Mr. Skousen is "radical" in that he was an anti-communist in ways unapproved of by Bill Buckley, in opposing LSD when it came out in 1960, in protesting against Soviet brainwashing, and later, (he lived to be 90) accusing the "Council on Foreign Relations and the Rockefellers of puppeteering the election of Jimmy Carter to pave the way for One World Government, his new favorite topic."
This is fringe thinking, but it's, how shall I put this, fairly common fringe thinking. And it's not like Jimmy Carter turned out to be a patriot or anything.
There's also something about the Mormon priesthood that used to be limited to whites—a policy that I personally view as a relic of Joseph Smith's era, because I'm not a Mormon myself, and as a non-Mormon, I hold to the view that Joseph Smith made the whole thing up. (This in not meant to be offensive, just a statement of non-belief.I hope our readers who are Mormons will agree to disagree on this, and not tell Hugh Hewitt.)
But Skousen viewed attempts by outsiders to get the LDS to change this policy as Communist-inspired.
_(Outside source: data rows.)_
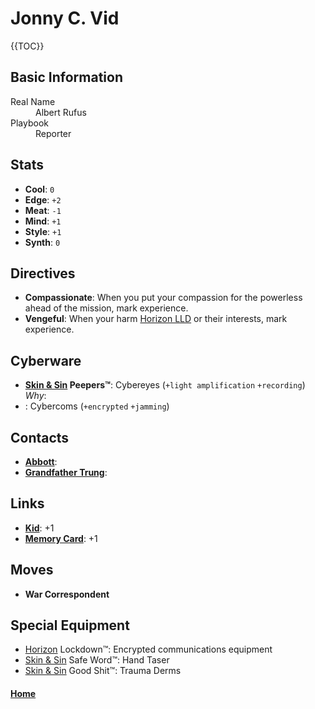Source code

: # Jonny C. Vid

{{TOC}}

## Basic Information
<dl>
	<dt>Real Name</dt>
	<dd>Albert Rufus</dd>
	<dt>Playbook</dt>
	<dd>Reporter</dd>
</dl>

## Stats
- **Cool**: `0`
- **Edge**: `+2`
- **Meat**: `-1`
- **Mind**: `+1`
- **Style**: `+1`
- **Synth**: `0`

## Directives
- **Compassionate**: When you put your compassion for the powerless ahead of the mission, mark experience.
- **Vengeful**: When your harm [Horizon LLD](../Corporations/HorizonLLD.md) or their interests, mark experience.

## Cyberware
- **[Skin & Sin](../Corporations/SkinAndSin.md) Peepers™**: Cybereyes (`+light amplification` `+recording`)
_Why_: 
- : Cybercoms (`+encrypted` `+jamming`)


## Contacts
- **[Abbott](../Contacts/Abbott)**: 
- **[Grandfather Trung](../Contacts/GrandfatherTrung.md)**: 

## Links
- **[Kid](Kid.md)**: +1
- **[Memory Card](MemoryCard.md)**: +1

## Moves
- **War Correspondent**

## Special Equipment
- [Horizon](../Corporations/HorizonLLD.md) Lockdown™: Encrypted communications equipment
- [Skin & Sin](../Corporations/SkinAndSin.md) Safe Word™: Hand Taser
- [Skin & Sin](../Corporations/SkinAndSin.md) Good Shit™: Trauma Derms

#### [Home](Characters.md)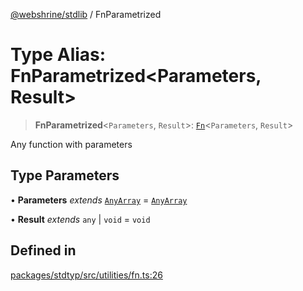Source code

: [@webshrine/stdlib](../globals.md) / FnParametrized

# Type Alias: FnParametrized\<Parameters, Result\>

> **FnParametrized**\<`Parameters`, `Result`\>: [`Fn`](Fn.md)\<`Parameters`, `Result`\>

Any function with parameters

## Type Parameters

• **Parameters** *extends* [`AnyArray`](AnyArray.md) = [`AnyArray`](AnyArray.md)

• **Result** *extends* `any` \| `void` = `void`

## Defined in

[packages/stdtyp/src/utilities/fn.ts:26](https://github.com/webshrine/webshrine/blob/8cedc3f2efca3108f17475a5ce8404715d0d24a5/packages/stdtyp/src/utilities/fn.ts#L26)
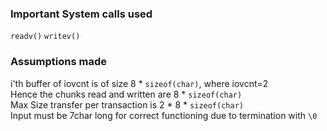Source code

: ### Important System calls used
`readv()`
`writev()`

### Assumptions made
i'th buffer of iovcnt is of size 8 * ` sizeof(char) `, where iovcnt=2\
Hence the chunks read and written are 8 * ` sizeof(char) `\
Max Size transfer per transaction is 2 * 8 * ` sizeof(char) `\
Input must be 7char long for correct functioning due to termination with ` \0 `
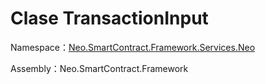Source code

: # Clase TransactionInput

Namespace：[Neo.SmartContract.Framework.Services.Neo](../AntShares.md)

Assembly：Neo.SmartContract.Framework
For all I know, they were Communist-inspired, many anti-racist actions at the time were, and at the time, National Review was willing to say so. Hemingway is not only projecting NR's modern obsession with anti-racism back in time, he's acting like an anti-anti-Communist of the fifties and sixties. He writes
Skousen had written a book entitled The Naked Communist, which even for 1958 is so irrational in its paranoia that it would have made Whittaker Chambers blush.
I would suggest that's an insult to Chambers as well as Skousen, and while Hemingway insists on name-checking WFB's assault on the John Birch Society, Skousen wasn't included in it; in 1954 NR called Skousen's book "A useful elementary book on Communism." The whole thing is an example of what you get when you let young people with no historical memory or training write articles in your magazine. When I told one of our writers, (via IM) about this article, he wrote "Brainwashed kid, no doubt." I replied "28, plays in a rock band, thinks it's weird that someone would speak out against LSD. " That's the new National Review for you. Cleon Skousen was Mark Skousen's uncle, by the way, and he has a tribute to his uncle on his website
I speak and travel all around the country, and wherever I go, one of the most frequent questions asked is, "Are you related to W. Cleon Skousen?" He is known far and wide as a powerful spokesman for liberty, indomitable defender of the Constitution, and indefatigable critic of Communism. He is the author of several dozen books, including The Naked Communist, The Naked Capitalist, and The Miracle of America. He founded the Center for Constitutional Studies, famous for its constitutional seminars around the country.
I hope Mark Skousen won't be the victim of NRO's next guilt-by-association drive-by.